▸ TEXT UNDER STUDY:
::::
On August 31, 2012, Will filed a Motion to Intervene (#30) and to Stay (#31). In the Motion to Stay, Will argues that this case should be stayed because Helen "comes before this Court with 'unclean hands' attempting to obtain a favorable ruling in Federal Court to salvage her ability to present evidence on a substantial issue, the 250 CIMCO shares, currently being properly litigated in Illinois divorce proceedings." (#32 ¶ 55). On September 18, 2012, Helen filed a Motion for Extension of Time (#36), which this court granted on October 3, 2012. On October 29, 2012, Judge Bernthal entered an order granting the Motion to Intervene for the limited purpose of allowing Will to file and pursue his Motion to Stay, thus staying the present proceedings until final judgment is entered in the dissolution of marriage case in state court; or until further order of this Court. (#39). On November 12, 2012, Helen filed an Objection (#41) to Judge Bernthal's Order (#39).*fn2 In the Objection, Helen argues that Judge Bernthal erred because, pursuant to Fed. R. Civ. P. 17, Will was not mentally competent, and, having no guardian ad litem, was therefore bereft of capacity to be sued. Helen's position is that because Will was not competent to be a defendant, he could not have intervened, and accordingly, could not have filed a motion to stay before this court either appointed him a guardian ad litem or found him competent to be a defendant.


The issue before this court is whether a diversity action in a Federal district court may be stayed or dismissed pending the outcome of related state court divorce proceedings. The correct analysis is under the doctrine of Colorado River abstention. See Colorado River Water Conservation Dist. v. U. S., 424 U.S. 800 (1976). "The Colorado River abstention doctrine. permits federal courts to defer to a concurrent state proceeding as a matter of wise judicial administration. when parallel state court and federal court lawsuits are pending between the same parties." Adkins v. VIM Recycling, Inc., 644 F.3d 483, 497-98 (7th Cir. 2011). Because a dismissal, even sua sponte and without prejudice, would result in the termination of Helen's case, we apply the same standard as a motion to dismiss under Fed. R. Civ P. 12(b)(1) or 12(b)(6), and thus take all well-pled facts as true and draw all inferences in the light most favorable to the nonmoving (or, in this case, the negatively affected) party.
::::
▸ INSTRUCTION A: In the court opinion excerpt, on what date did Judge Bernthal enter the order granting the Motion to Intervene?

Data excerpts
::::
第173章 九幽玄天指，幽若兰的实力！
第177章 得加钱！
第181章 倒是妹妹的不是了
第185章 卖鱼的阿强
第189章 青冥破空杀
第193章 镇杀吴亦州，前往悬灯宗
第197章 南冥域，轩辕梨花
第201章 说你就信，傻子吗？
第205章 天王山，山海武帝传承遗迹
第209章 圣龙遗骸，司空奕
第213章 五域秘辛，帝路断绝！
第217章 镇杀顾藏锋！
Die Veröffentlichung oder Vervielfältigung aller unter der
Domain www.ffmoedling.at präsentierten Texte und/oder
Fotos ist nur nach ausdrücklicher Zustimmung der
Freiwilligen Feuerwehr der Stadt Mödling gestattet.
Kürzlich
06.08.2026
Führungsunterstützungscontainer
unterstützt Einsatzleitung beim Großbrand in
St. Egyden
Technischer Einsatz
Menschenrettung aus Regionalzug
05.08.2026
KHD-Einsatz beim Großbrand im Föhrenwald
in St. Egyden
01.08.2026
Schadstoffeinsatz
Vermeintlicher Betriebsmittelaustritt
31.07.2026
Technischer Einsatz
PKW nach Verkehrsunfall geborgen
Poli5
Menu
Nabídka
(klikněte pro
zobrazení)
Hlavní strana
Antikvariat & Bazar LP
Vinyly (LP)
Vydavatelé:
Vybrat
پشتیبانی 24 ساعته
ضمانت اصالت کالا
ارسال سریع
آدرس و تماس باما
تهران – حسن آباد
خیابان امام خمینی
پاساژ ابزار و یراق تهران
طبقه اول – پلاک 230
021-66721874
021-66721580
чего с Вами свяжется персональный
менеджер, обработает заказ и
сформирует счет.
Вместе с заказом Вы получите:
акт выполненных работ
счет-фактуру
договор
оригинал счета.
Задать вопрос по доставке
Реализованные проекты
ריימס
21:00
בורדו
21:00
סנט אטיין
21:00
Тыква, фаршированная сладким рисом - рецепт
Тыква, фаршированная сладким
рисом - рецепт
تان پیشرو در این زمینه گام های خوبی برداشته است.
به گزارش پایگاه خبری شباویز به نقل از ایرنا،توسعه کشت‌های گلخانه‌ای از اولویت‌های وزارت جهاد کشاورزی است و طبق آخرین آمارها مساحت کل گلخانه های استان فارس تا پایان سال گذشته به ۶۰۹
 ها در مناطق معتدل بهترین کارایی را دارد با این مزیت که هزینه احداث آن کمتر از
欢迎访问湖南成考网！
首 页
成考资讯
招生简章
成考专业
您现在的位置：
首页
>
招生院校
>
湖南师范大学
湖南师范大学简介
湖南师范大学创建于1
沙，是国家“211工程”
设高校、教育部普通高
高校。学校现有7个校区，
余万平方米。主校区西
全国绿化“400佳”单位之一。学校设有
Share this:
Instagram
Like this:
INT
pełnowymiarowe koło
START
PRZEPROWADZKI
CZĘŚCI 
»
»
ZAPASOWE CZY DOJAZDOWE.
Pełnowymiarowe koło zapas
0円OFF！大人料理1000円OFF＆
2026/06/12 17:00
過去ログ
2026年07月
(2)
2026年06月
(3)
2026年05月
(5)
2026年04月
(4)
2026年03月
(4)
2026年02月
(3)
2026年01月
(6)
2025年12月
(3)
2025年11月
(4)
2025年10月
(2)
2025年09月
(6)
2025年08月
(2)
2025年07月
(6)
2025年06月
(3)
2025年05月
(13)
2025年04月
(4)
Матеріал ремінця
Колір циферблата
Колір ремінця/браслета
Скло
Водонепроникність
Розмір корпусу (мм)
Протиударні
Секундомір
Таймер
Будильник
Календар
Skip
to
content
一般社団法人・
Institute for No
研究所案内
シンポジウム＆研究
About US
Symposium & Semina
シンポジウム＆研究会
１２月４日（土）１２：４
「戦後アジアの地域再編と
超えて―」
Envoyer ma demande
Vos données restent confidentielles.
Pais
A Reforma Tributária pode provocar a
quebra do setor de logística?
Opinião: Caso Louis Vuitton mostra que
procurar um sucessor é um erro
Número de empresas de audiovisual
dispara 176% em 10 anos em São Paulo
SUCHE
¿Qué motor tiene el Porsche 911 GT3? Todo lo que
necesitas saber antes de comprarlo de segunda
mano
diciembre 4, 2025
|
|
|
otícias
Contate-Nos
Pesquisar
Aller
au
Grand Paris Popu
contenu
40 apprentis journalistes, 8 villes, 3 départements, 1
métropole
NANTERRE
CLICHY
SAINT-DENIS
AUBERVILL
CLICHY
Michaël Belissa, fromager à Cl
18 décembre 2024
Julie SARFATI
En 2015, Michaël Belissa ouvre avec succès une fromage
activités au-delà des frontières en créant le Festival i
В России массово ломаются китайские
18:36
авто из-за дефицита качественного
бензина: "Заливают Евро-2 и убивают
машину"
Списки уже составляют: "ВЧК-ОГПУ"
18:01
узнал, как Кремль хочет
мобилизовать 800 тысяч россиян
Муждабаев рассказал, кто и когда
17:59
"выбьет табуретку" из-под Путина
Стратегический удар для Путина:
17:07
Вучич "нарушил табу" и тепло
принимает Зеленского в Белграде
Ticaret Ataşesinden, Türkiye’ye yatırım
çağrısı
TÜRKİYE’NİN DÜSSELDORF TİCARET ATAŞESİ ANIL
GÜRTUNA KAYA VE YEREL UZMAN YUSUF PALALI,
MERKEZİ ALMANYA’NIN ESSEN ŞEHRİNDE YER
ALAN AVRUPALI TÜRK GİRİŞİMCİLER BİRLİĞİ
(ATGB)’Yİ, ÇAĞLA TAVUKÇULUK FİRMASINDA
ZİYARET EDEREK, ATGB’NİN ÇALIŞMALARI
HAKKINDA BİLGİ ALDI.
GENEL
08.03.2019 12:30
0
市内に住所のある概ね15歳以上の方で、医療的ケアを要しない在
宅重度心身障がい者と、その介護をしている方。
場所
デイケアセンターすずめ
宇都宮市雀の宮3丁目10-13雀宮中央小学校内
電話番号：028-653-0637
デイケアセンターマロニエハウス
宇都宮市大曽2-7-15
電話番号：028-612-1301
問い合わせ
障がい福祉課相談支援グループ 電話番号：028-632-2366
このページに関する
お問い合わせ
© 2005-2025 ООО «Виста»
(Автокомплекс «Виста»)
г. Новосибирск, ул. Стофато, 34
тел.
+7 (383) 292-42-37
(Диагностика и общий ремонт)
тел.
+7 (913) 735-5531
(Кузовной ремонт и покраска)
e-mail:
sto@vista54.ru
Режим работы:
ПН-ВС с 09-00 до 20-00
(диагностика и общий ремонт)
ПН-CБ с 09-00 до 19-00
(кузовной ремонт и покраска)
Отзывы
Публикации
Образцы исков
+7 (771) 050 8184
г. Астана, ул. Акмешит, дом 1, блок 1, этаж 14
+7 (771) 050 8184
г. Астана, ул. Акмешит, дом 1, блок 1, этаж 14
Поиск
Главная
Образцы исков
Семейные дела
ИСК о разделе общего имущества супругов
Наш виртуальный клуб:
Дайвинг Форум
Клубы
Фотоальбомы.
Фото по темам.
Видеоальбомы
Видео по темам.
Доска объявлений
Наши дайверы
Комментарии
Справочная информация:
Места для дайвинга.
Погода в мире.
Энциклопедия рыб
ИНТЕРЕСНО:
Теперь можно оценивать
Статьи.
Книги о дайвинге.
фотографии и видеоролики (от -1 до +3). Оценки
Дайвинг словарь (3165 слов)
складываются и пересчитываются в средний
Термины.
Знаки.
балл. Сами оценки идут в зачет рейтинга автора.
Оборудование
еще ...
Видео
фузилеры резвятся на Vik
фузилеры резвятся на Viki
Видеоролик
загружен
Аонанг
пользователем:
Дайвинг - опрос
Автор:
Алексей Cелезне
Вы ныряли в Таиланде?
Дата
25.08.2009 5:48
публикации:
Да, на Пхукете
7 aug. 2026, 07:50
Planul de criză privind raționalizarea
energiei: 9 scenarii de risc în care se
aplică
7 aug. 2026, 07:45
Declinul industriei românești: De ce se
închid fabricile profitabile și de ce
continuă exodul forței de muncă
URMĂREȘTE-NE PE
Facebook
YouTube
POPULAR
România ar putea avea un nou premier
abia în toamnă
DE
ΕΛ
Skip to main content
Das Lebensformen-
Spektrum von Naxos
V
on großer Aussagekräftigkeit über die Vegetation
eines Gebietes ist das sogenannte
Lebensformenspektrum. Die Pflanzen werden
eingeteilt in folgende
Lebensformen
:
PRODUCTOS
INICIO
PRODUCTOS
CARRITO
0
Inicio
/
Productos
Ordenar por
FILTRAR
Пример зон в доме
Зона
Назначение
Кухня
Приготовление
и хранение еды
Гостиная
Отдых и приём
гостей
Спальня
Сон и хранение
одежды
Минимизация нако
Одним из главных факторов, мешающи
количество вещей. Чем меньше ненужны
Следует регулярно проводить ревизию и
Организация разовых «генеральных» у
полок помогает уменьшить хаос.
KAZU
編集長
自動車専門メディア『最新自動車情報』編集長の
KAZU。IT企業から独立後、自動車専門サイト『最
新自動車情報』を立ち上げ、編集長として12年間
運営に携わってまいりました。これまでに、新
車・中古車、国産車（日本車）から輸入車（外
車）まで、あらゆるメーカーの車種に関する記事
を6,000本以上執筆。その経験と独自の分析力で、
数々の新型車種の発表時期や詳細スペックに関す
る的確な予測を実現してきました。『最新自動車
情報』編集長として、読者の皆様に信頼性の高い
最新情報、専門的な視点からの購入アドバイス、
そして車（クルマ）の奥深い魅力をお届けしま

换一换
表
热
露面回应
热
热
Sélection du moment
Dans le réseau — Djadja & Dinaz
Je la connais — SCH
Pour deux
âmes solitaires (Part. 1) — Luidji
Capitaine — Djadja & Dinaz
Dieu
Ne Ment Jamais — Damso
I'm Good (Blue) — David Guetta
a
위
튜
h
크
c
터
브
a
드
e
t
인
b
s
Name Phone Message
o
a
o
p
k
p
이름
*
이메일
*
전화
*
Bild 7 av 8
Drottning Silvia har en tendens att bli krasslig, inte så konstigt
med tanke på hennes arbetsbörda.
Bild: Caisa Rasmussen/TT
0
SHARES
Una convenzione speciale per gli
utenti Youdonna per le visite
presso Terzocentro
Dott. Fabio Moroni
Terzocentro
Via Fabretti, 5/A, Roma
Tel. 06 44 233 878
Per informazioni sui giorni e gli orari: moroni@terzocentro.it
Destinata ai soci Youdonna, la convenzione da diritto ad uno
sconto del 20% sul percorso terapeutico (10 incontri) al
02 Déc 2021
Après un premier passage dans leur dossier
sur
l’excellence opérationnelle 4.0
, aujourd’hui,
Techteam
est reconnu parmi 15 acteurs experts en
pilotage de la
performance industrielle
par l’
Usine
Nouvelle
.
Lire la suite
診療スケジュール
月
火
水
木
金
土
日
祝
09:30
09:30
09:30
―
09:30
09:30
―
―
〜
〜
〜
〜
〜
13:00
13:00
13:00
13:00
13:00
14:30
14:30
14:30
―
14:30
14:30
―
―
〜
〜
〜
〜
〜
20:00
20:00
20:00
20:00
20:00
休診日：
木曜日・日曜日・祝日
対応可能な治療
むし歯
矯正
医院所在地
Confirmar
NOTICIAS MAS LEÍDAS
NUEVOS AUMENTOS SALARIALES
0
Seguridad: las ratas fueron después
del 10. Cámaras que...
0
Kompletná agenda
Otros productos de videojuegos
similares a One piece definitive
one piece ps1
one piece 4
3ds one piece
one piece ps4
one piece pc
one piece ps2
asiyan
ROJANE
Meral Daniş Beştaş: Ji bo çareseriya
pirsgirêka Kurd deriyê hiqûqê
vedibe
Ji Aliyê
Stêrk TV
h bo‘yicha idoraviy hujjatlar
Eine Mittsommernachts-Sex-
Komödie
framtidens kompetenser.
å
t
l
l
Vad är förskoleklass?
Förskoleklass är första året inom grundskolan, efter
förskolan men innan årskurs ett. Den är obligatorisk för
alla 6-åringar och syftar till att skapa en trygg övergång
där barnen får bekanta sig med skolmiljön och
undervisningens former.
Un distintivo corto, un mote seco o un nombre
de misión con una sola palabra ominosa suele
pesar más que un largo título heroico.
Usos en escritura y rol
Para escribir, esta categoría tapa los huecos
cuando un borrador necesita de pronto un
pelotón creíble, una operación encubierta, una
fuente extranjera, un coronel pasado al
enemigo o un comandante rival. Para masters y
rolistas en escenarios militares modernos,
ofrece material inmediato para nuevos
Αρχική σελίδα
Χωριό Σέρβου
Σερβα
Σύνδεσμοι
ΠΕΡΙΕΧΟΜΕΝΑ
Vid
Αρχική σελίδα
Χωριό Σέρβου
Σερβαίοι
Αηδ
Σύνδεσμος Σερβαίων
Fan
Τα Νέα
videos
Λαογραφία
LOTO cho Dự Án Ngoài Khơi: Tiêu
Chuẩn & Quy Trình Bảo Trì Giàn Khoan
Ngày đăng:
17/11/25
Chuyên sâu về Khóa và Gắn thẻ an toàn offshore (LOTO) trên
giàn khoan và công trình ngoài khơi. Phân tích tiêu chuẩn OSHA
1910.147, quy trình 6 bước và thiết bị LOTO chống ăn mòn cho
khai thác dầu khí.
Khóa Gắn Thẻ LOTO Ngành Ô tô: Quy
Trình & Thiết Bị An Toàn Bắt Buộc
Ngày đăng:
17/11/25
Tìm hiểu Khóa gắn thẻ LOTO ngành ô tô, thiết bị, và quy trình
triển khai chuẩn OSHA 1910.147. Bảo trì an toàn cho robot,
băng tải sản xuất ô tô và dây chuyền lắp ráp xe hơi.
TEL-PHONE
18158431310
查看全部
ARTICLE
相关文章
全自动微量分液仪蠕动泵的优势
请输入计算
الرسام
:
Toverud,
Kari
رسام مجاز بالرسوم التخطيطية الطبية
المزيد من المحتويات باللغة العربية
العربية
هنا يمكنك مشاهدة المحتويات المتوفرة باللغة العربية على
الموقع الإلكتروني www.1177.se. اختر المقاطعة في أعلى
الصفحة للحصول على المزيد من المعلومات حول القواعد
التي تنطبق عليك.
::::
▸ INSTRUCTION B: List each line of the records that contains the string "العربية".

▸ ANSWER SECTION A: October 29, 2012.

▸ ANSWER SECTION B:
المزيد من المحتويات باللغة العربية
العربية
هنا يمكنك مشاهدة المحتويات المتوفرة باللغة العربية على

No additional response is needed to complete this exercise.